Book #33: A Tale of Two Cities

It was the best of books, it was the worst of books, it was the age of reading a lot, it was the age of never reading at all, it was the epoch of quality blog posts, it was the epoch of kitschy and cheesy blog posts, it was the season of Deep Thoughts, it was the season of Stupid Ramblings, it was the spring of hope, it was the winter of despair, I had everything to look forward to, I had nothing to look forward to, I was going direct to book blogger Paradise, I was going direct the other way – In short, I’m reading A Tale of Two Cities by Charles Dickens.

"A Tale of Two Cities" book cover

I’ve read this book before, but it’s been awhile.

As in, I read it my junior year of high school, so it’s been six years (MY GOD, I’M OLD).

I remember enjoying it, actually. But I also remember not fully understanding it. I DO remember remember a lot of symbolic (and maybe actual) wine flowing through the streets. It made me crave grape juice.

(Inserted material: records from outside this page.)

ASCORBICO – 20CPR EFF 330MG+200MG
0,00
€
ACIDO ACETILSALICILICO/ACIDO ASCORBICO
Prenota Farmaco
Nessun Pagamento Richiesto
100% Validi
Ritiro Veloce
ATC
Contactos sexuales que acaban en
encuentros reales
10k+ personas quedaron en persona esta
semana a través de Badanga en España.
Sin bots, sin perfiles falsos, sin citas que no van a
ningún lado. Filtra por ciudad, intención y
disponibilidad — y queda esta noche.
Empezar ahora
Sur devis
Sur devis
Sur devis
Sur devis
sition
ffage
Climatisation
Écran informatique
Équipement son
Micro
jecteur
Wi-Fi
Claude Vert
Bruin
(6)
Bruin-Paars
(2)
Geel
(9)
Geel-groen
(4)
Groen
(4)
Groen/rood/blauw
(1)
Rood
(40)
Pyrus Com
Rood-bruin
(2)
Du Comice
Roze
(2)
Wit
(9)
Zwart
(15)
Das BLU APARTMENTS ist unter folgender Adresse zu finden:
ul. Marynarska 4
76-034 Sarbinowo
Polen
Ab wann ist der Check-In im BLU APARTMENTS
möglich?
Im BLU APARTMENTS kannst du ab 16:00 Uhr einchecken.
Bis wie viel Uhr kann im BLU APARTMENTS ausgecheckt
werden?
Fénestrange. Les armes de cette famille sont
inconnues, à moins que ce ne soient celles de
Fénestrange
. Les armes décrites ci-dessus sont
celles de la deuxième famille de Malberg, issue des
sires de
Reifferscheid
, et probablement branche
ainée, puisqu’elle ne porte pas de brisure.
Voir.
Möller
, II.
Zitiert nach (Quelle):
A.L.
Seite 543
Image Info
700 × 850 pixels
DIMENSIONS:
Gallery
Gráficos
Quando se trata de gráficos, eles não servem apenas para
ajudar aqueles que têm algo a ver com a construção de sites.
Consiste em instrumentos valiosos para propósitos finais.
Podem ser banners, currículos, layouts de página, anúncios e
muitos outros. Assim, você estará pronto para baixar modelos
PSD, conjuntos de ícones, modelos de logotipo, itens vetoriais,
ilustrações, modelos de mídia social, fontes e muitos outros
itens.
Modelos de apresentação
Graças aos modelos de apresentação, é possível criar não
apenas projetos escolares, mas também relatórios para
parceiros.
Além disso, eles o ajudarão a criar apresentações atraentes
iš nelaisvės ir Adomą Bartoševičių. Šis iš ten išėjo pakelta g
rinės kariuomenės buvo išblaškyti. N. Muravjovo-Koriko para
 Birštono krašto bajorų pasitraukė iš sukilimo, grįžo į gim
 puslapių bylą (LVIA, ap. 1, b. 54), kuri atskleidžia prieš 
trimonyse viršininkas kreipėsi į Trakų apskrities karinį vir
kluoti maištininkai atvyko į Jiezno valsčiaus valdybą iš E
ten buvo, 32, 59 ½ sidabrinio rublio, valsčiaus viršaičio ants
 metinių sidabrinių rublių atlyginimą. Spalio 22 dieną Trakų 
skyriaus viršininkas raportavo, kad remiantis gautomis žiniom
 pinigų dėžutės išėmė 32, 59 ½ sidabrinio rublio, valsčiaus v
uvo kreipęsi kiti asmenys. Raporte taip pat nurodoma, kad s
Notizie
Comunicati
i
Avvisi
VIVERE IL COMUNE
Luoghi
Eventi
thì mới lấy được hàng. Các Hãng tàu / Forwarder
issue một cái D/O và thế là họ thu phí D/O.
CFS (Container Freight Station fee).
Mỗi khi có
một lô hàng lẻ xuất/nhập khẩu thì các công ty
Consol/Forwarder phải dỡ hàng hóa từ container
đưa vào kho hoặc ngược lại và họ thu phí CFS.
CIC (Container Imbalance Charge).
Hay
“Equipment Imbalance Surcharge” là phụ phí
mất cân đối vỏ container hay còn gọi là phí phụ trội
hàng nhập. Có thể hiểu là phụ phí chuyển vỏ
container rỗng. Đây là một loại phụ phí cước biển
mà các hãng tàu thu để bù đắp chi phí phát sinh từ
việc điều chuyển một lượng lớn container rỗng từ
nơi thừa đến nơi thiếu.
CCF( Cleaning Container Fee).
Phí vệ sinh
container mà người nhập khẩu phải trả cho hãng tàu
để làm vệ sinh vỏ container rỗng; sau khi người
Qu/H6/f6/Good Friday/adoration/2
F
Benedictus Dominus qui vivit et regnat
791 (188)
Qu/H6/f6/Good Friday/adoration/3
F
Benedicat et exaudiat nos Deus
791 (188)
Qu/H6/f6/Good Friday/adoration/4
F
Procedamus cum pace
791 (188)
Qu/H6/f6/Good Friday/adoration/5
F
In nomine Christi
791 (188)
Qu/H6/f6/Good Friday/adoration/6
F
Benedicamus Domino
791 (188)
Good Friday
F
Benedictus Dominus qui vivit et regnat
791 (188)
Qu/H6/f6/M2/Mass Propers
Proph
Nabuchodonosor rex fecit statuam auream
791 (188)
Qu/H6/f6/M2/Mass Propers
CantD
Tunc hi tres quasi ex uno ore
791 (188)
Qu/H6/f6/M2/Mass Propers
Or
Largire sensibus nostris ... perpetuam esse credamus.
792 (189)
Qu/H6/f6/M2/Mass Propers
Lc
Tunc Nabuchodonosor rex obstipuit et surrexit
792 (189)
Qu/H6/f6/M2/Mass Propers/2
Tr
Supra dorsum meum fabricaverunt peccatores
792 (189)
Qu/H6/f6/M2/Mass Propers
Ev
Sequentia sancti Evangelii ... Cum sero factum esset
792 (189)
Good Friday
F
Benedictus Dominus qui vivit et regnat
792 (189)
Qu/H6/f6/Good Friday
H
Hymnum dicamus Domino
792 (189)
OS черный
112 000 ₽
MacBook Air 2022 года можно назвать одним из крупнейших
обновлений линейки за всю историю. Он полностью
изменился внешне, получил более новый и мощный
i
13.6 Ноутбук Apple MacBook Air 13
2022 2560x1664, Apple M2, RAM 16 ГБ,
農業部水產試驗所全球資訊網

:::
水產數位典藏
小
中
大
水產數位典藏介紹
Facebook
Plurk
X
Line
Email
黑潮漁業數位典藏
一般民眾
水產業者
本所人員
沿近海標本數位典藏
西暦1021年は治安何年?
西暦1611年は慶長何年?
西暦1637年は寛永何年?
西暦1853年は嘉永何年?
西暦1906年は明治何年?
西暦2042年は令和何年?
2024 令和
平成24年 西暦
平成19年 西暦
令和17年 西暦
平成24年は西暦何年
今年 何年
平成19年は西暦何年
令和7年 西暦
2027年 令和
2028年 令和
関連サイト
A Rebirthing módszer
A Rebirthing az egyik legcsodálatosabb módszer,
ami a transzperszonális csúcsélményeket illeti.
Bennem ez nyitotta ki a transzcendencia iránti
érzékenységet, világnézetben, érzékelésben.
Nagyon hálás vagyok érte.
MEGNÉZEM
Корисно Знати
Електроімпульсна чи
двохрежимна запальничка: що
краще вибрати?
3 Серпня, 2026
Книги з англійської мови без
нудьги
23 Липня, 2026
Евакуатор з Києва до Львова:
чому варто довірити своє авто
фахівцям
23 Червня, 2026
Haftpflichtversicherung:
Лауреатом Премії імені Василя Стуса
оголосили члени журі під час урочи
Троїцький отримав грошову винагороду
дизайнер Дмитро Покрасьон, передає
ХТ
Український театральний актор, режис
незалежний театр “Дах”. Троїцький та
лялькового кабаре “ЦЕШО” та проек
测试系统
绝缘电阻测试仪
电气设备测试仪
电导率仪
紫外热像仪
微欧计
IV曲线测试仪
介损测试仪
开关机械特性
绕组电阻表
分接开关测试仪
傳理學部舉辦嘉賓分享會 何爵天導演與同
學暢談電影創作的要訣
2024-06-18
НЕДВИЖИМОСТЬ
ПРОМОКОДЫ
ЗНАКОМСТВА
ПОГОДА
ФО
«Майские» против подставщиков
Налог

I also remember taking the AP European History test that year. There was an essay question on the French Revolution, and I’m pretty sure that everything I said was stuff I remembered from A Tale of Two Cities. I was such a good historian back then, huh?

(Don’t answer that)

Also, at my last English Department Halloween Party, the theme was Literary Villains, so I went as Madame DeFarge. I had to knit the entire time. One of my professors asked, “Are you SURE she’s a VILLAIN? Why do you think that?”

I stammered something about, “Well, uh, because, y’know…because…well she’s just kind of AWFUL, isn’t she? Don’t you think so?” I didn’t want to have to admit that I hadn’t actually read the book since high school. I never like admitting I don’t know things. Thankfully, the professor accepted my answer and mentioned that she agreed, but thought that it was an interesting costume choice.

I said that I’m terrible of thinking up costumes and I had a scarf I had to work on anyway.

And that’s all the experience I have going into A Tale of Two Cities.

do for sure remember most of the skeleton of the plot. But I’m curious to see what I think of the book now.